Russlands Außenminister Lawrow hatte zuvor deutlich gemacht, dass er Waffenlieferungen der Nato an die Ukraine als berechtigte Angriffsziele für sein Land betrachtet. In einem Interview des russischen Fernsehens warnte er, die Gefahr eines Dritten Weltkriegs sei "ernst, sie ist real, sie darf nicht unterschätzt werden". Den USA und Großbritannien warf Lawrow vor, die Verhandlungen mit der Ukraine zu bremsen.

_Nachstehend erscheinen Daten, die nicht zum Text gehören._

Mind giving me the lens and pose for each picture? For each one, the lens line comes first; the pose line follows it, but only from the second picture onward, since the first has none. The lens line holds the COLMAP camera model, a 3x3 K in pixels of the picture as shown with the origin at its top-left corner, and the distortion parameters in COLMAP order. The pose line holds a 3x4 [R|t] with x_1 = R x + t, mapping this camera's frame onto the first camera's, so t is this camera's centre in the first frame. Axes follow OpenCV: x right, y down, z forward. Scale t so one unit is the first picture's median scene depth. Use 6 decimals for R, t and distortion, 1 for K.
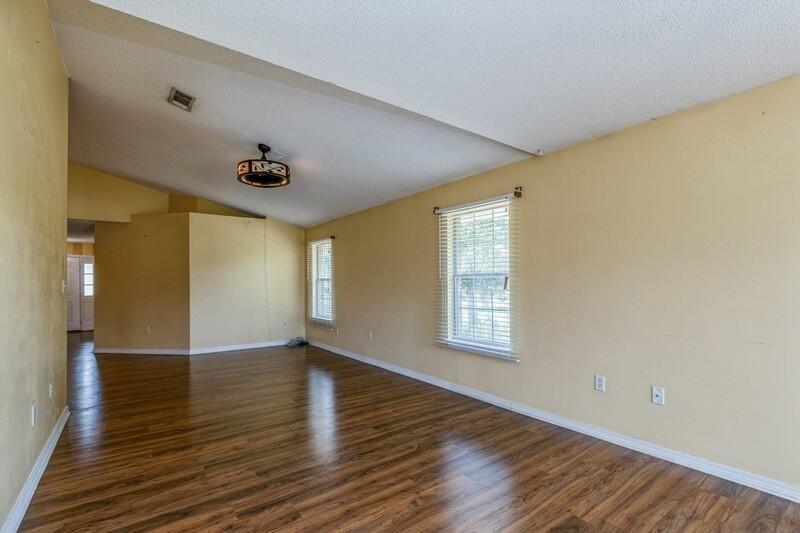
lens RADIAL K [[369.7, 0, 401.7], [0, 369.7, 284.1], [0, 0, 1]] dist [-0.002715, -0.000242]
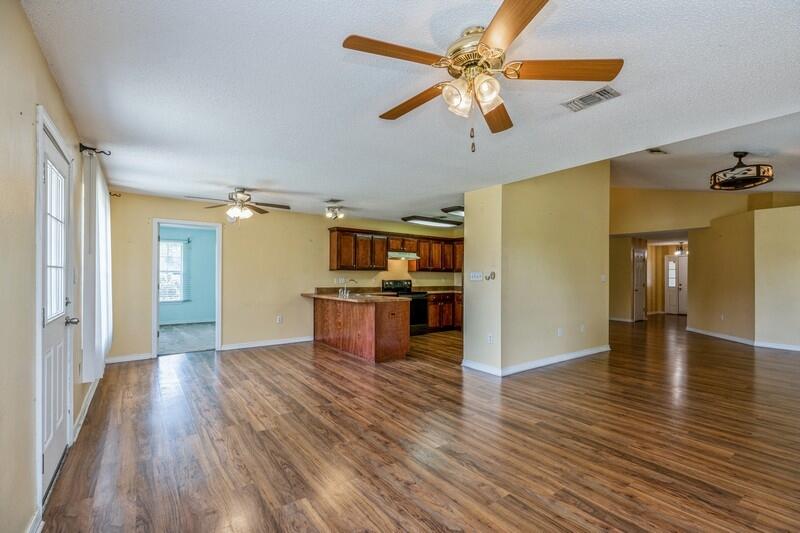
lens RADIAL K [[360.2, 0, 403.0], [0, 360.2, 275.7], [0, 0, 1]] dist [0.001985, 0.000104]
pose [[-0.002935, 0.005944, -0.999978, 0.450926], [-0.012223, 0.999907, 0.005980, -0.001497], [0.999921, 0.012240, -0.002862, 0.005373]]
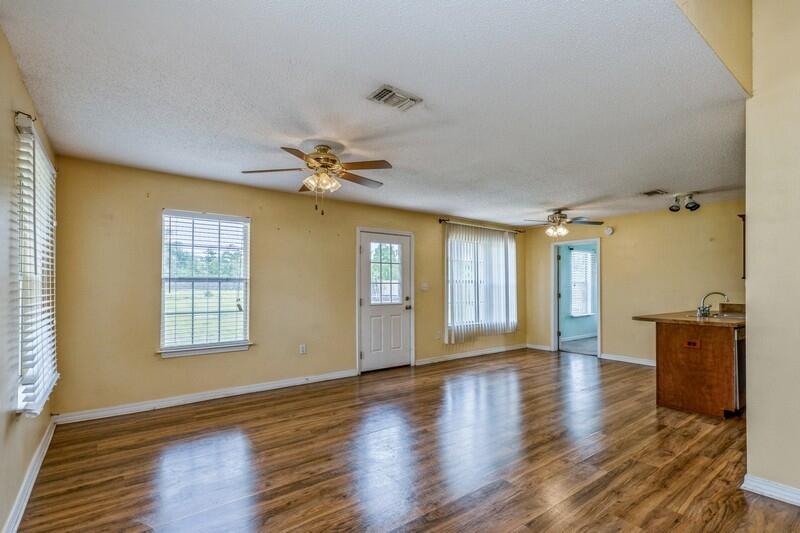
lens RADIAL K [[380.2, 0, 399.2], [0, 380.2, 286.1], [0, 0, 1]] dist [0.000985, -0.000004]
pose [[-0.999964, 0.006984, -0.004859, 0.091848], [0.006956, 0.999960, 0.005650, -0.002862], [0.004899, 0.005616, -0.999972, 0.544882]]
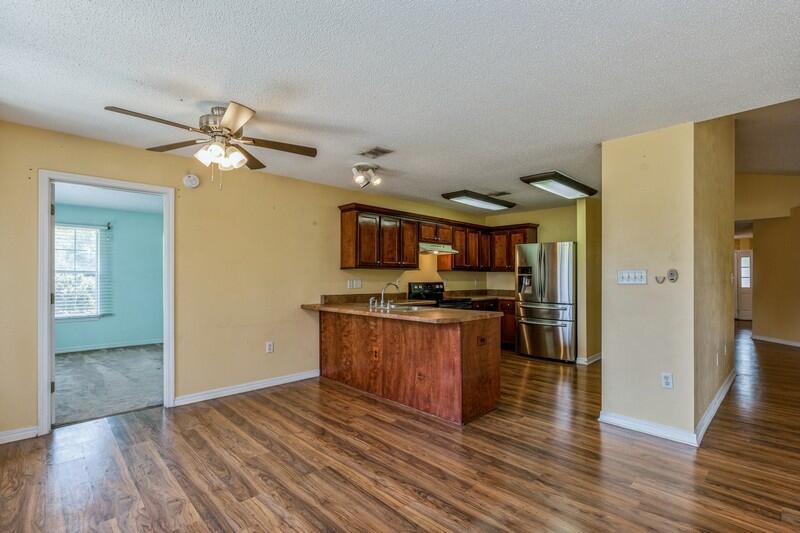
lens RADIAL K [[375.4, 0, 404.1], [0, 375.4, 277.5], [0, 0, 1]] dist [-0.004995, -0.000144]
pose [[0.133897, 0.008997, -0.990954, 0.139458], [-0.007541, 0.999939, 0.008060, 0.001319], [0.990967, 0.006394, 0.133957, -0.189914]]
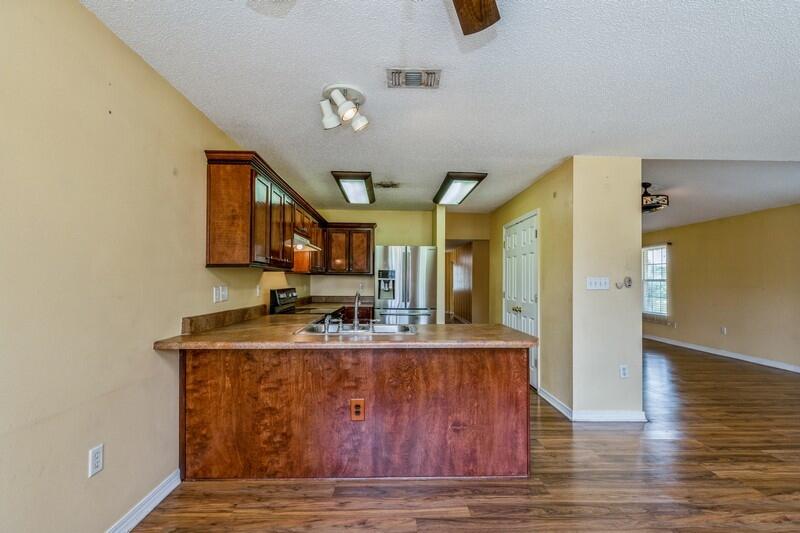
lens RADIAL K [[371.5, 0, 401.0], [0, 371.5, 273.5], [0, 0, 1]] dist [0.002656, -0.000135]
pose [[0.822340, 0.000365, -0.568996, -0.215409], [-0.015114, 0.999661, -0.021203, 0.004147], [0.568795, 0.026036, 0.822067, -0.424789]]
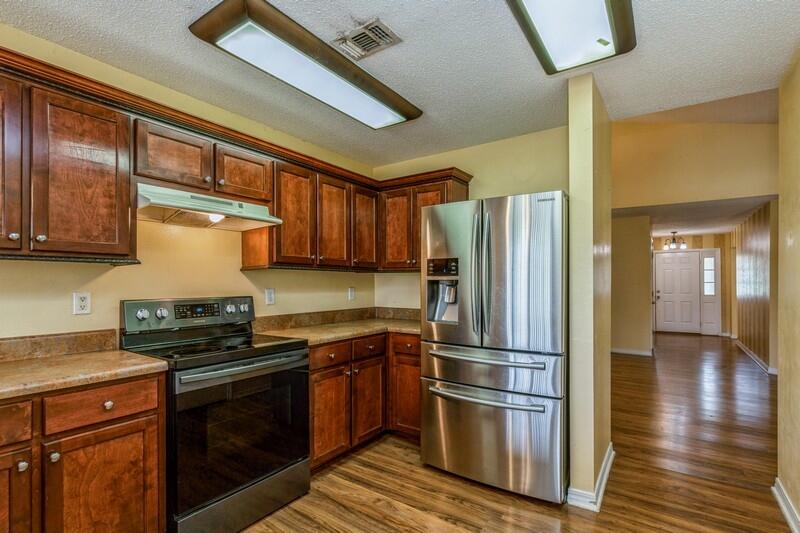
lens RADIAL K [[379.9, 0, 401.6], [0, 379.9, 280.2], [0, 0, 1]] dist [-0.003460, -0.000203]
pose [[0.316365, 0.003385, -0.948632, -0.353194], [-0.007266, 0.999973, 0.001145, 0.001495], [0.948610, 0.006530, 0.316381, 0.052019]]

Lettland widersprach der von Lawrow heraufbeschworenen Gefahr. "Wenn Russland den Dritten Weltkrieg androht, dann ist das ein klares Zeichen dafür, dass die Ukraine Erfolg hat", schrieb Außenminister Edgars Rinkevics auf Twitter. "Wir sollten der russischen Erpressung nicht nachgeben, sondern unsere Unterstützung für die Ukraine und die Sanktionen gegen Russland verdoppeln."
Gut zwei Monate nach Kriegsbeginn empfängt Russlands Präsident Wladimir Putin am Dienstag UN-Generalsekretär António Guterres in Moskau. Die Ukraine beklagte nach neuen russischen Angriffen weitere Tote und Verletzte in mehreren Regionen des Landes. Der Generalstab meldete aber auch Erfolge im Kampf gegen die russischen Truppen: So hätten ukrainische Truppen in der Region Welyka Olexandriwka ein russisches Munitionslager vernichtet. Die russische Armee hat nach eigenen Angaben wiederum mehrere Flugabwehrsysteme der ukrainischen Streitkräfte im Osten des Landes außer Gefecht gesetzt. Überprüfbar waren diese Angaben nicht.
Die Debatte um deutsche Waffenlieferungen an die Ukraine beschäftigt in dieser Woche auch den Bundestag: So wollen die Koalitionsfraktionen die Bundesregierung auffordern, die Lieferungen zu beschleunigen und zu erweitern. Im Entwurf für einen gemeinsamen Antrag, der der Deutschen Presse-Agentur vorliegt, sprechen sich SPD, Grüne und FDP dafür aus, "die Lieferung auf schwere Waffen und komplexe Systeme etwa im Rahmen des Ringtauschs zu erweitern, ohne die Fähigkeit Deutschlands zur Bündnisverteidigung zu gefährden". Mit Ringtausch ist gemeint, dass Nato-Partner Waffen sowjetischer Bauart an die Ukraine abgeben, da deren Armee damit vertraut ist, und dafür von Deutschland Ersatz erhalten.
Die Spitze der CDU/CSU-Bundestagsfraktion reagierte positiv. Was man aus der Ampel höre, lasse die Hoffnung zu, dass sich die Dinge in die richtige Richtung entwickelten, sagte der Parlamentarische Geschäftsführer der Union, Thorsten Frei (CDU). Wenn der Regierungsantrag den Unionsforderungen im Wesentlichen entspreche, "dann unterstützen wir ihn selbstverständlich auch". CDU und CSU hatten zuvor einen eigenen Antrag vorgelegt, der bei der Lieferung schwerer Waffen deutlich weiter geht.
SPD-Fraktionschef Rolf Mützenich wandte sich allerdings dagegen, die Diskussion über die Unterstützung der Ukraine auf Waffenlieferungen zu verengen. "Schwere Waffen sind nicht die alleinige Herausforderung, die wir haben", sagte er im ARD-"Morgenmagazin". Man müsse auch über politische Dinge und Diplomatie reden.
FDP-Fraktionschef Christian Dürr forderte die Union auf, dem Ampel-Antrag zuzustimmen. Dieser sei "substanzieller und weitergehender" als der der CDU/CSU, sagte Dürr der "Bild"-Zeitung.